Mon, 01/24/2011 - 1:21pm
Cornell University

Cornell professors Harry Greene, Paul Sawyer, Robert Smith and Robert Thorne have been chosen for this year's Stephen H. Weiss Presidential Fellowships, the Cornell Board of Trustees announced at the Jan. 21-22 meeting in New York City.

Established by the board in 1993, Weiss fellowships recognize tenured faculty members who have "sustained records of effective, inspiring and distinguished teaching of undergraduate students and of contributions to undergraduate education." The award comes with $5,000 per year for five years, to be used for any university-related purpose.

Greene, professor of ecology and evolutionary biology in the College of Arts and Sciences, was recognized for his love of teaching and willingness to help students, as the selection committee wrote, "with wisdom, humor, grace and compassion." It was noted that in the large introductory biology course for non-majors, Greene communicates knowledge and joy in the subject "so well that students are fascinated, often discovering a previously unsuspected interest and even passion for biology," his award letter reads. He was also called equally effective in the most advanced courses, where "your eminence in the field is most evident."

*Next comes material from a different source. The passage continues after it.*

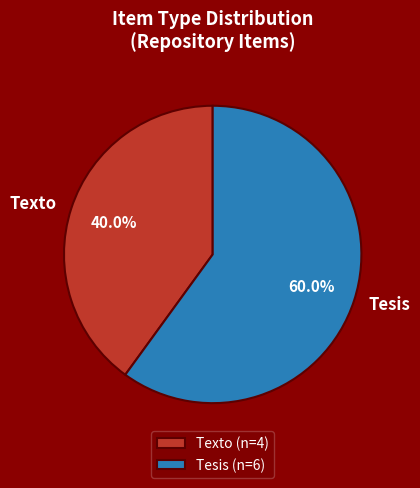

Approximately how many times larger is the value at Tesis compared to Texto?

1.5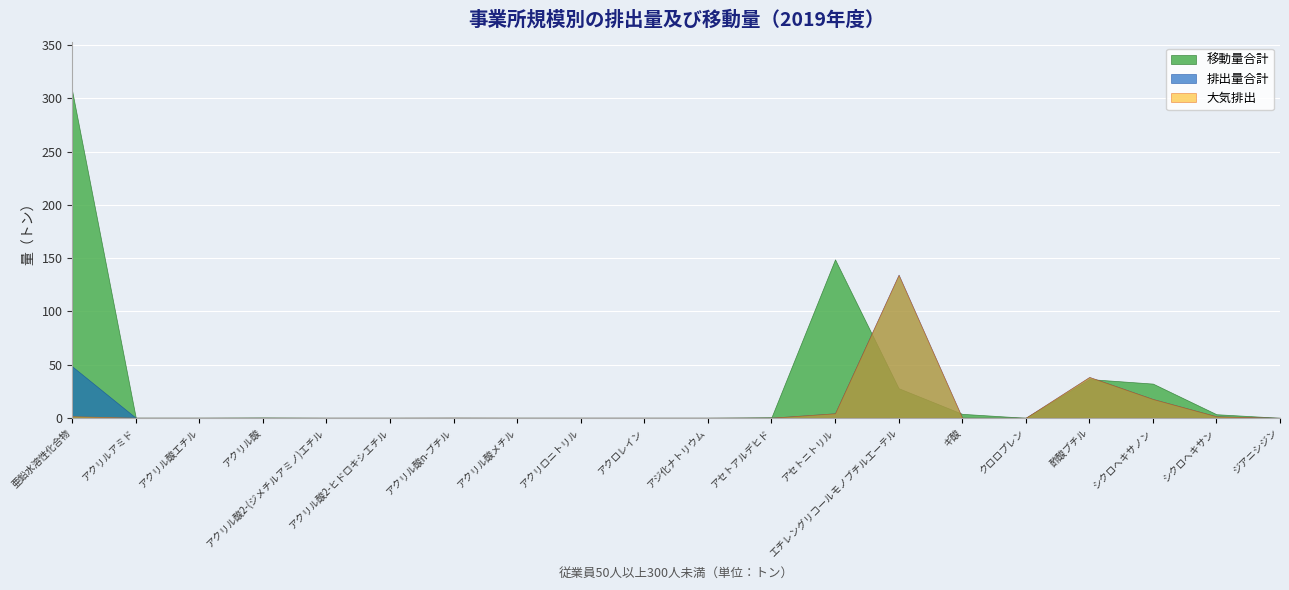

Rank the series at 14 from lowest to highest value.

移動量合計, 大気排出, 排出量合計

Sawyer, professor of English in the College of Arts and Sciences, was cited in the award letter for his "legendary" course Politics and Culture in the 1960s and his creative, interdisciplinary approach and deep commitment to students. One colleague, it continued, called Sawyer a "teacher of teachers" as exemplified by his work as director of the Knight Institute for Writing in the Disciplines. Finally, Sawyer's impacts go beyond Cornell students, the letter stated, with his instructional program at the Auburn Correctional Facility, where he has involved many students as assistants.

Smith, professor of labor economics in the ILR School, was described as embodying "the very best of the culture of mentorship" at the ILR School. He played a key role in the school's efforts to improve the quality of teaching and overall educational experience of undergraduates, his award letter states. In addition to serving on Cornell's Mental Health Commission and other committees, Smith was also described as "a brilliant teacher and adviser whose door is always open."

Thorne, professor of physics in the College of Arts and Sciences, drew praise for his "curricular innovations, effective classroom teaching and concern for individual students." Among his accomplishments cited were his "transformation" of the introductory physics curriculum that has resulted in improved student learning and dramatic gains in evaluations and enrollment. Thorne also developed a successful pre-med physics curriculum for Weill Cornell Medical College in Qatar, and is equally known as a "caring instructor who reaches out to students in need of help."